Para Laura cada vez es más común que los jóvenes no usen preservativo ya sea “por comodidad o por olvido”. Cree que las mujeres tienen autonomía para negarse a tener sexo sin preservativo siempre que “no estén siendo coaccionadas”, por lo que destaca la importancia de utilizar alternativas como el preservativo femenino, porque “con el condón masculino está más en manos de ellos.
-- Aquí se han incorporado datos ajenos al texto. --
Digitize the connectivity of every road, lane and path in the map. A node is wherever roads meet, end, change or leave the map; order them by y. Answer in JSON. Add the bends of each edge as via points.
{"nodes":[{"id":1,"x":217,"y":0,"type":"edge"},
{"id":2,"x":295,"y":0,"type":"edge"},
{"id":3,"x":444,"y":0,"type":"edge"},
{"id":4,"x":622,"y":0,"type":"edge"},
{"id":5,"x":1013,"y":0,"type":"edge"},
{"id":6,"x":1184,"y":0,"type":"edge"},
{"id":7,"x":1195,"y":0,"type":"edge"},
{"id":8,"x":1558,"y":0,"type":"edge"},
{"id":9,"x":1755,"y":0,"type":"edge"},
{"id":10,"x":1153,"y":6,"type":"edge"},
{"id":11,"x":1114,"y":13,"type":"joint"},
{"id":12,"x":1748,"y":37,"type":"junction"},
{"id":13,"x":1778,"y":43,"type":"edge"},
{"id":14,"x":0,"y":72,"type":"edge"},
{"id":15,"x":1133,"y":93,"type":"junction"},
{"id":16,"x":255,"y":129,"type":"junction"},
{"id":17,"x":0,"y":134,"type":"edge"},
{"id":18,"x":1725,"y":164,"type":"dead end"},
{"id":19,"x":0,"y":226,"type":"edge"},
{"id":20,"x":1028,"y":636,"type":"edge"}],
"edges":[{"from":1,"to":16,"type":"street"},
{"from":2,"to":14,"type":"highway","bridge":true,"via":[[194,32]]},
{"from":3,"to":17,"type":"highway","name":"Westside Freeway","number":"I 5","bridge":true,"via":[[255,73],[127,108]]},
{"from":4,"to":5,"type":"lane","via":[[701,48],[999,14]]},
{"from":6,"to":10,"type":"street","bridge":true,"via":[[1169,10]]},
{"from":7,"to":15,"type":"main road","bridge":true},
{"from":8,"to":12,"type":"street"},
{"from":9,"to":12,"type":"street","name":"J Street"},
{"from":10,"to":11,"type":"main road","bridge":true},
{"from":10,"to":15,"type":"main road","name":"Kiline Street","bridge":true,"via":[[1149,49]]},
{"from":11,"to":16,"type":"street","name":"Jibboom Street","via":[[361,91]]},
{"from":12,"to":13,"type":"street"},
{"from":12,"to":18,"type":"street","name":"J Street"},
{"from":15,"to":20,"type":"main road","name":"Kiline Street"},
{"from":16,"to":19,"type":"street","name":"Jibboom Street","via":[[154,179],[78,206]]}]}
No hablo de tenerlos de antemano, sino de usarlos”, para evitar además “remordimientos sobre las consecuencias” posteriores.

EL PRESERVATIVO ¿PREOCUPACIÓN MASCULINA?

Los sexólogos indican que, al igual que los roles de género dictaminan que son los hombres quienes tienen el deber de iniciar la conquista de la mujer,  también revela que queda en sus manos aportar la protección en la relación sexual.  La eficacia del preservativo masculino se sitúa en un 98% frente a las ITS, pero si las mujeres quieren una relación en términos de igualdad y preservar su salud, deben ser ellas mismas quienes lleven el preservativo y propongan su utilización.

En este caso, el preservativo femenino puede ser un arma de control. Tan solo un 1% de la población lo utiliza, pero, como subraya Pilar Cajide, solventa alguna de las molestias que dan lugar a las quejas más escuchadas: “Da la posibilidad a la mujer de ser ella la que decide ponérselo, facilita la negociación, además de tener la ventaja de poder ponérselo anteriormente a empezar a mantener la relación, sin necesidad de tener que esperar a que haya erección por parte del hombre”. Las mujeres que mantienen relaciones homosexuales también deben evitar riesgos, ya que aunque la transmisión hombre-mujer es más alta que entre mujer-mujer, el riesgo sigue existiendo, por lo que es recomendable la utilización de toallitas de látex en el sexo oral o de preservativos en el intercambio de juguetes sexuales”

EL PRESERVATIVO FEMENINO
-Está hecho de nitrilo (apto para personas alérgicas al látex)
– Se inserta en la vagina y cubre los genitales externos de la mujer
-Puede insertarse hasta 8 horas antes de la relación y no es necesario retirarlo inmediatamente después
-Son compatibles con cualquier tipo de lubricantes
-No es necesario interrumpir la relación

Fuente: Cruz Roja

¿Y SI TENGO SIDA?

El estigma y la discriminación provocan que muchas mujeres no quieran hacerse la prueba para saber si tienen VIH, pero hay muchas otras que ignoran qué deben hacer en estos casos. Como explica Cajide, “es importante tener en cuenta que si deseamos conocer si nos han transmitido VIH no sirve un análisis de sangre rutinario, ya que en ellos no se detecta el virus; debemos solicitar concretamente la prueba de VIH u otras ITS al médico de cabecera”. Esta prueba se debe pedir si se ha mantenido una relación de riesgo, es decir penetración anal, oral o vaginal sin preservativo o en la que se haya roto el mismo. El resultado estará disponible a partir de 10 días.

Existen también las llamadas pruebas rápidas, que consisten “en la obtención de una muestra de sangre mediante pinchazo con lanceta  o de saliva mediante una torunda y analizarla con un kit que no precisa material de laboratorio suplementario y cuyo resultado es de lectura visual”, informa la sexóloga. Los resultados suelen estar disponibles en menos de 30 minutos y se consideran “un cribaje, y un resultado preliminarmente positivo debe ser siempre confirmado con otro tipo de pruebas diagnósticas”. Estos análisis se realizan en diferentes ONG y centros especializados en detección de ITS. “Hay que tener en cuenta también el llamado periodo ventana, el tiempo que tarda el virus en aparecer en el organismo. Si no pasa ese tiempo, la prueba no es totalmente fiable”, advierte. En la detección del VIH este período es de 3 meses, aunque existe cierta discrepancia entre profesionales, “en algunos centros, dan cierta fiabilidad a un período ventana de 4 semanas”.